COVID-19 is a pandemic disease and is widespread over the world. This disease shows a 5.1% mortality. The understanding of the disease has expanded rapidly in many areas, including virological, epidemiological, clinical, and management dimensions. To better understand the inflammatory and immune profiles that impact the pathogenesis and development of severe COVID-19 symptoms, further studies are essential. This research aims to explore the inflammatory and adaptive immune responses associated with COVID-19, considering factors such as genetic diversity and environmental exposure among Saudi patients. The goal is to determine if patients with severe COVID-19 exhibit different disease phenotypes. This case-control study includes 115 participants (healthy and with COVID-19 infection), 55 of which had confirmed cases of COVID-19 in intensive care units (ICUs) at different hospitals in Makkah City, Saudi Arabia. Whole blood samples were collected from June to September 2021 for cellular analyses, and inflammation marker data were collected from hospital records. The expression of activation markers on B (CD27 and CD38) and T cells (CD27 and HLA-DR) was obtained using the flow cytometry technique. Also, serum was collected for cytokine measurements, including IL-6, INF-γ, and TNF- α. The results indicated that lymphopenia and excessive T cell activation were more prevalent in severe cases than in healthy individuals. Furthermore, the results revealed that severe COVID-19 patients had an increased frequency of CD19+ B cells, with changes in B cell subsets. The current study implies impairment and changes in the phenotype of adaptive cells (including T and B cells), with an increase in HLA-DR molecules and inflammation markers with pro-inflammatory cytokines in severe COVID-19 cases. The current study implies impairment and changes in the phenotype of adaptive cells (including T and B cells), with an increase in HLA-DR molecules and inflammation markers in severe COVID-19 cases, which could be targeted for therapeutic interventions. This might be a valuable approach for the diagnosis and treatment of severe COVID-19 cases.
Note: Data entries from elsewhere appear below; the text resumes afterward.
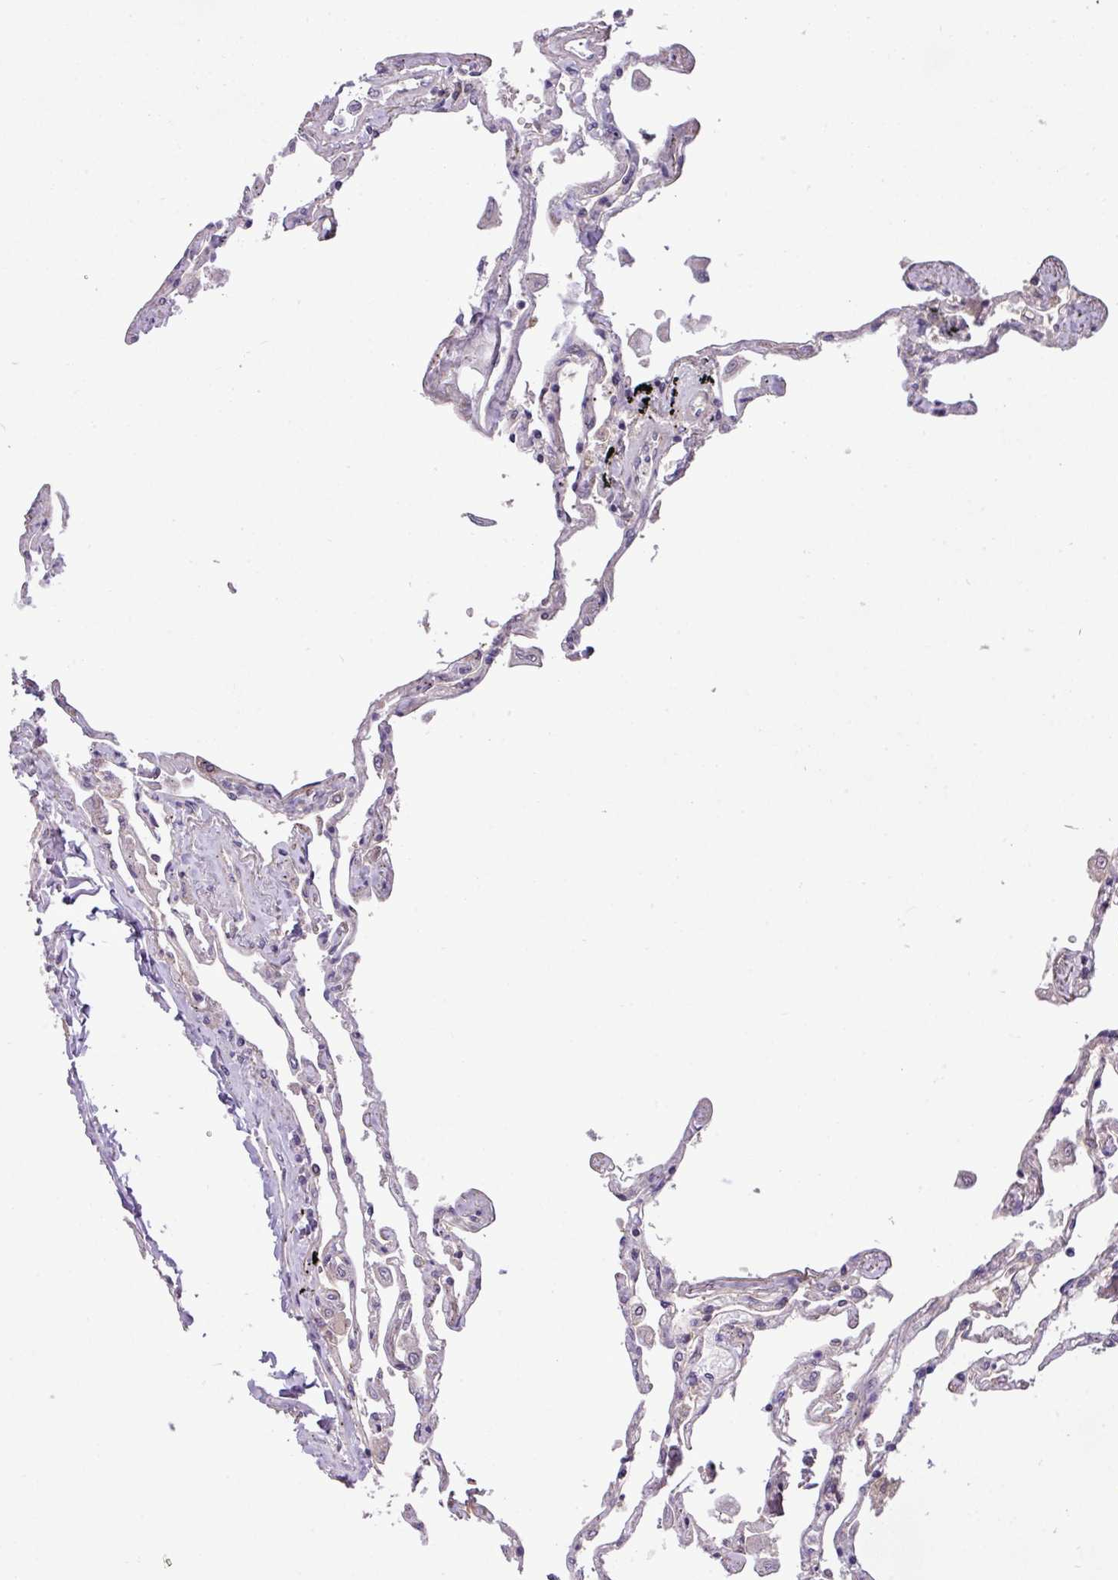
{"staining": {"intensity": "weak", "quantity": "<25%", "location": "cytoplasmic/membranous"}, "tissue": "lung", "cell_type": "Alveolar cells", "image_type": "normal", "snomed": [{"axis": "morphology", "description": "Normal tissue, NOS"}, {"axis": "topography", "description": "Lung"}], "caption": "Immunohistochemistry micrograph of unremarkable lung: human lung stained with DAB shows no significant protein staining in alveolar cells. (DAB (3,3'-diaminobenzidine) immunohistochemistry, high magnification).", "gene": "TIMM10B", "patient": {"sex": "female", "age": 67}}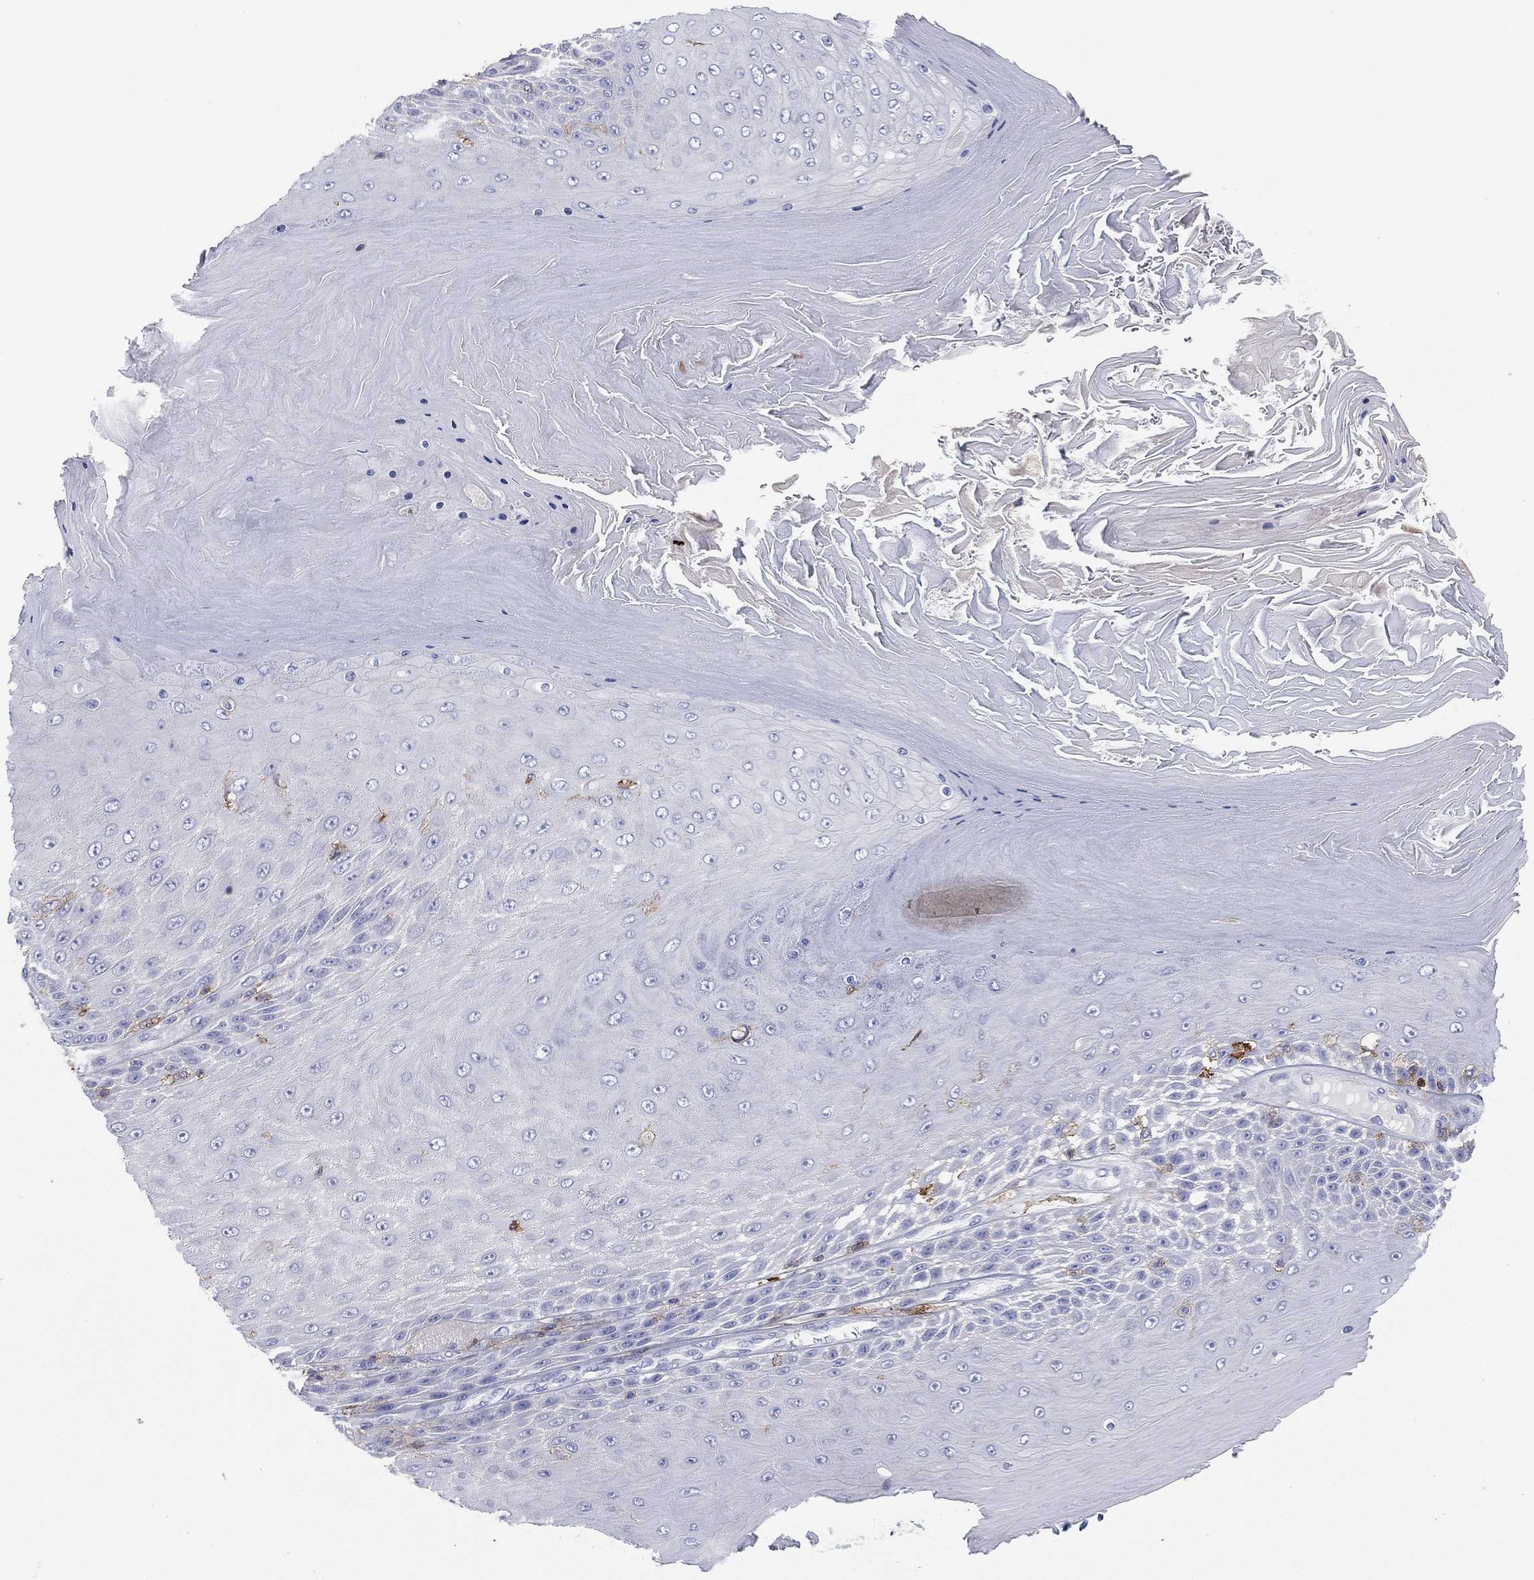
{"staining": {"intensity": "negative", "quantity": "none", "location": "none"}, "tissue": "skin cancer", "cell_type": "Tumor cells", "image_type": "cancer", "snomed": [{"axis": "morphology", "description": "Squamous cell carcinoma, NOS"}, {"axis": "topography", "description": "Skin"}], "caption": "This micrograph is of skin cancer (squamous cell carcinoma) stained with IHC to label a protein in brown with the nuclei are counter-stained blue. There is no positivity in tumor cells.", "gene": "SELPLG", "patient": {"sex": "male", "age": 62}}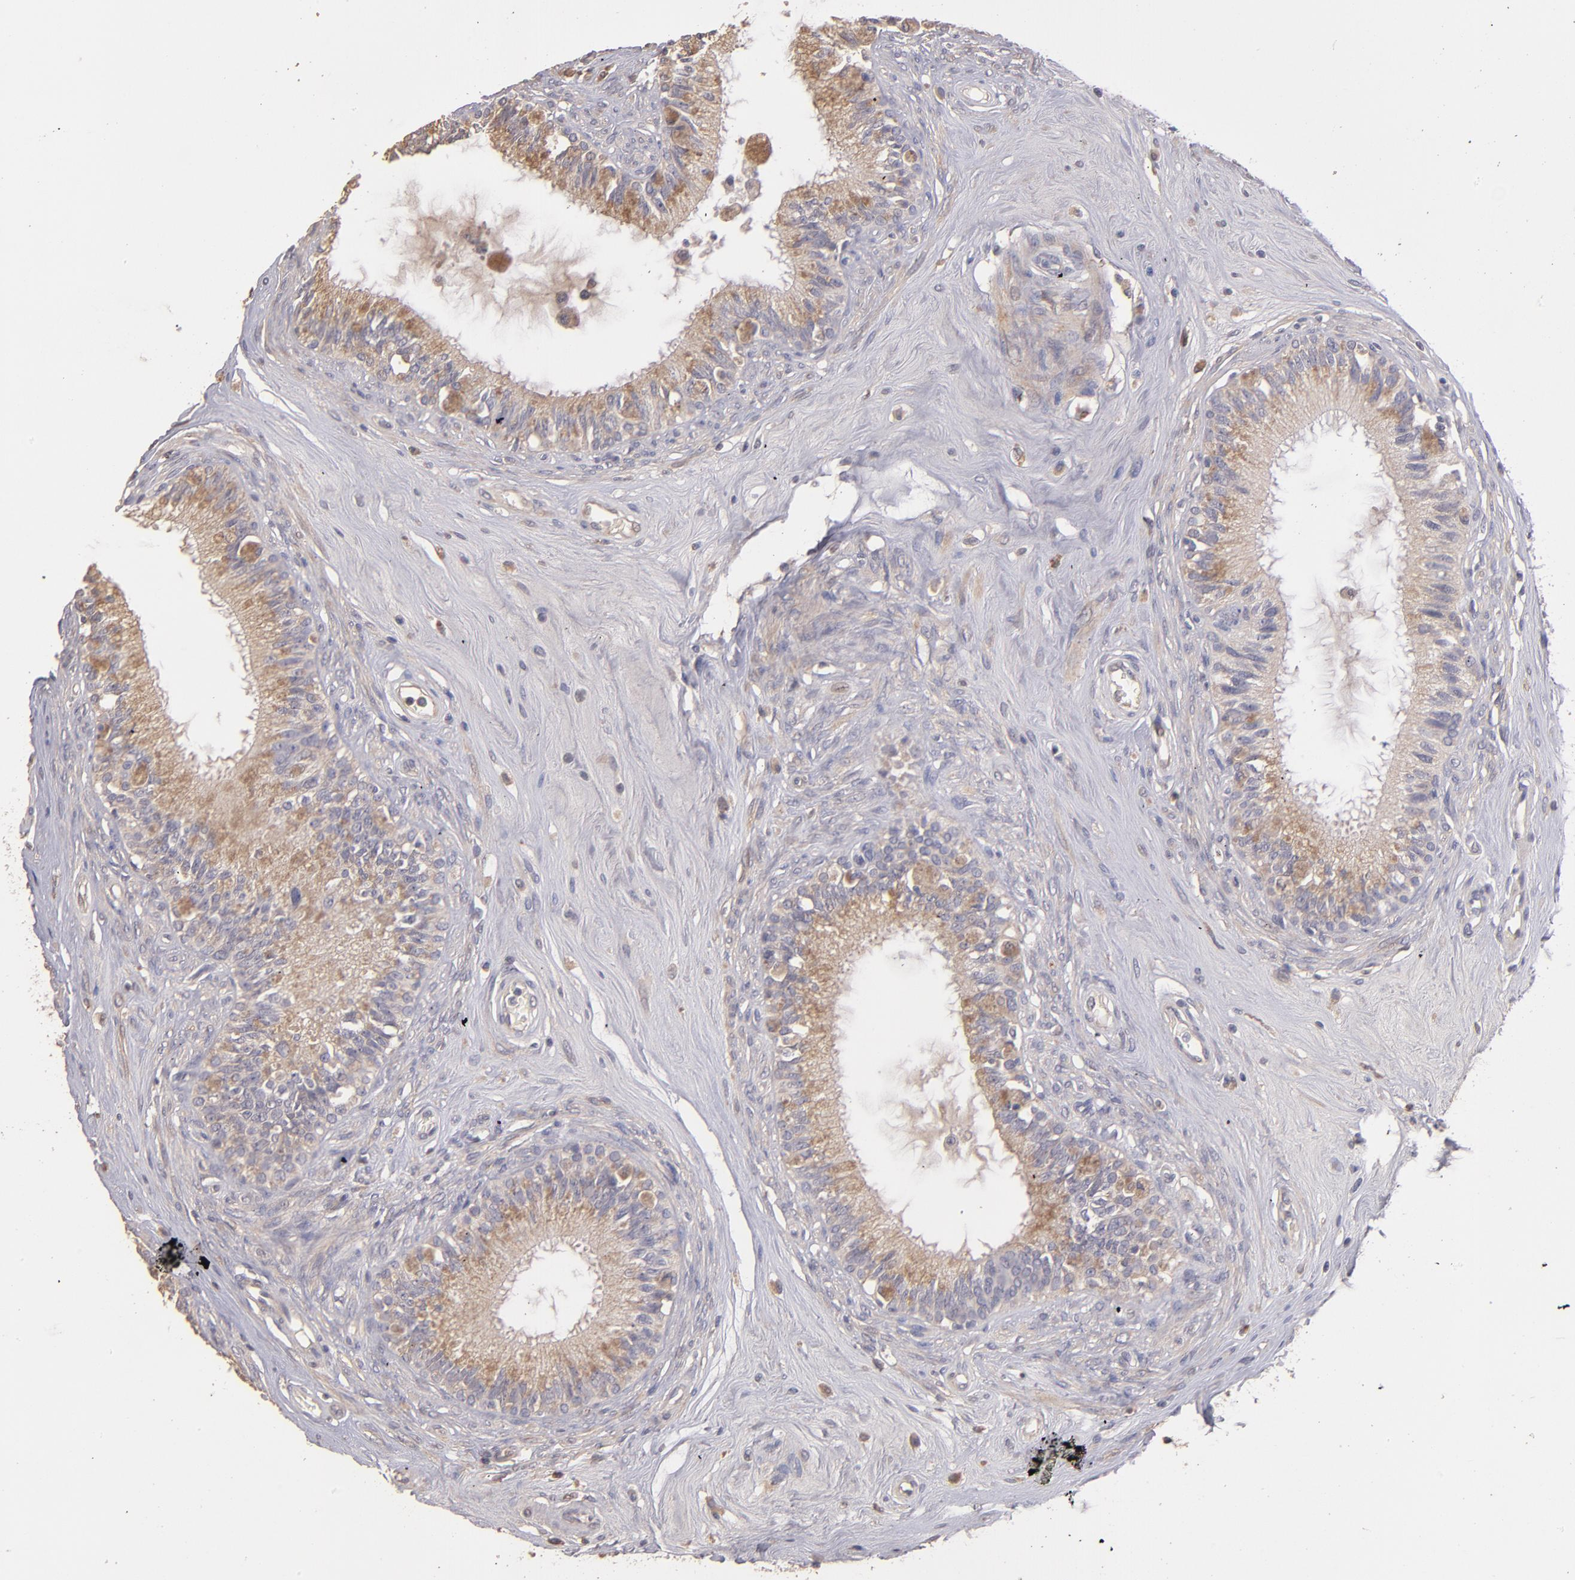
{"staining": {"intensity": "moderate", "quantity": "25%-75%", "location": "cytoplasmic/membranous"}, "tissue": "epididymis", "cell_type": "Glandular cells", "image_type": "normal", "snomed": [{"axis": "morphology", "description": "Normal tissue, NOS"}, {"axis": "morphology", "description": "Inflammation, NOS"}, {"axis": "topography", "description": "Epididymis"}], "caption": "This photomicrograph displays IHC staining of unremarkable epididymis, with medium moderate cytoplasmic/membranous expression in about 25%-75% of glandular cells.", "gene": "GNAZ", "patient": {"sex": "male", "age": 84}}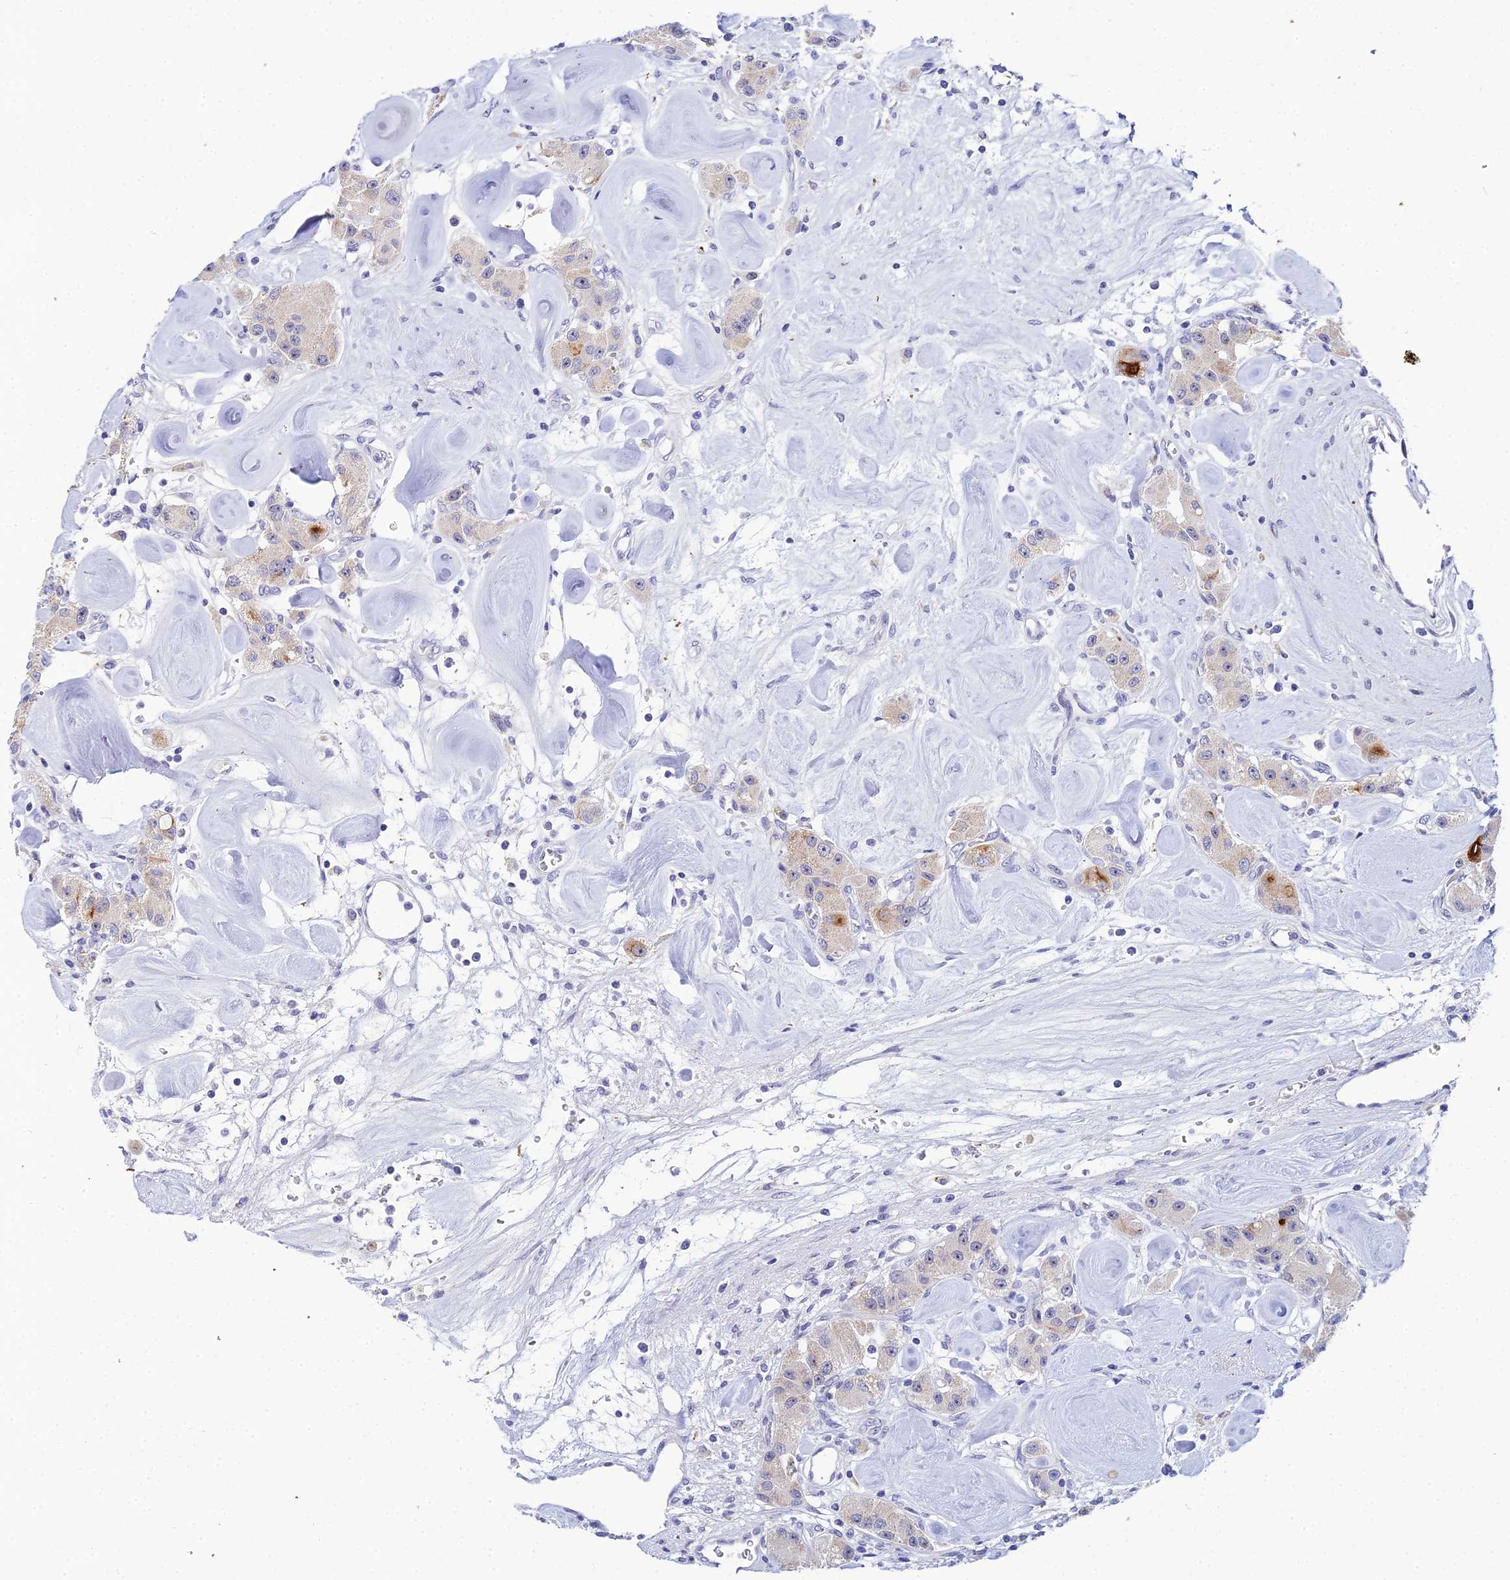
{"staining": {"intensity": "moderate", "quantity": "<25%", "location": "cytoplasmic/membranous"}, "tissue": "carcinoid", "cell_type": "Tumor cells", "image_type": "cancer", "snomed": [{"axis": "morphology", "description": "Carcinoid, malignant, NOS"}, {"axis": "topography", "description": "Pancreas"}], "caption": "Tumor cells display moderate cytoplasmic/membranous positivity in approximately <25% of cells in carcinoid.", "gene": "PLPP4", "patient": {"sex": "male", "age": 41}}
新型冠状病毒肺炎(COVID-19)是一种大流行性疾病,在全球广泛传播。这种疾病的死亡率为5.1%。在许多领域,包括病毒学、流行病学、临床和管理层面,对该疾病的认识迅速扩展。为了更好地理解影响重症COVID-19症状发病机制和发展的炎症和免疫特征,进一步的研究至关重要。本研究旨在探讨与COVID-19相关的炎症和适应性免疫反应,同时考虑沙特患者的遗传多样性和环境暴露等因素。目标是确定重症COVID-19患者是否表现出不同的疾病表型。 这项病例对照研究包括115名参与者(健康者和COVID-19感染者),其中55人在沙特阿拉伯麦加市不同医院的重症监护病房(ICU)确诊感染COVID-19。2021年6月至9月采集全血样本进行细胞分析,并从医院记录中收集炎症标志物数据。使用流式细胞术技术检测B细胞(CD27和CD38)和T细胞(CD27和HLA-DR)上激活标志物的表达。此外,收集血清用于细胞因子测量,包括白细胞介素-6(IL-6)、干扰素-γ(INF-γ)和肿瘤坏死因子-α(TNF-α)。结果表明,淋巴细胞减少和T细胞过度激活在重症病例中比在健康个体中更为普遍。此外,结果显示重症COVID-19患者CD19+B细胞频率增加,B细胞亚群发生变化。当前研究表明,在重症COVID-19病例中,适应性细胞(包括T细胞和B细胞)的表型受损并发生变化,HLA-DR分子和炎症标志物以及促炎细胞因子增加。当前研究表明,在重症COVID-19病例中,适应性细胞(包括T细胞和B细胞)的表型受损并发生变化,HLA-DR分子和炎症标志物增加,这可能成为治疗干预的靶点。这可能是诊断和治疗重症COVID-19病例的一种有价值的方法。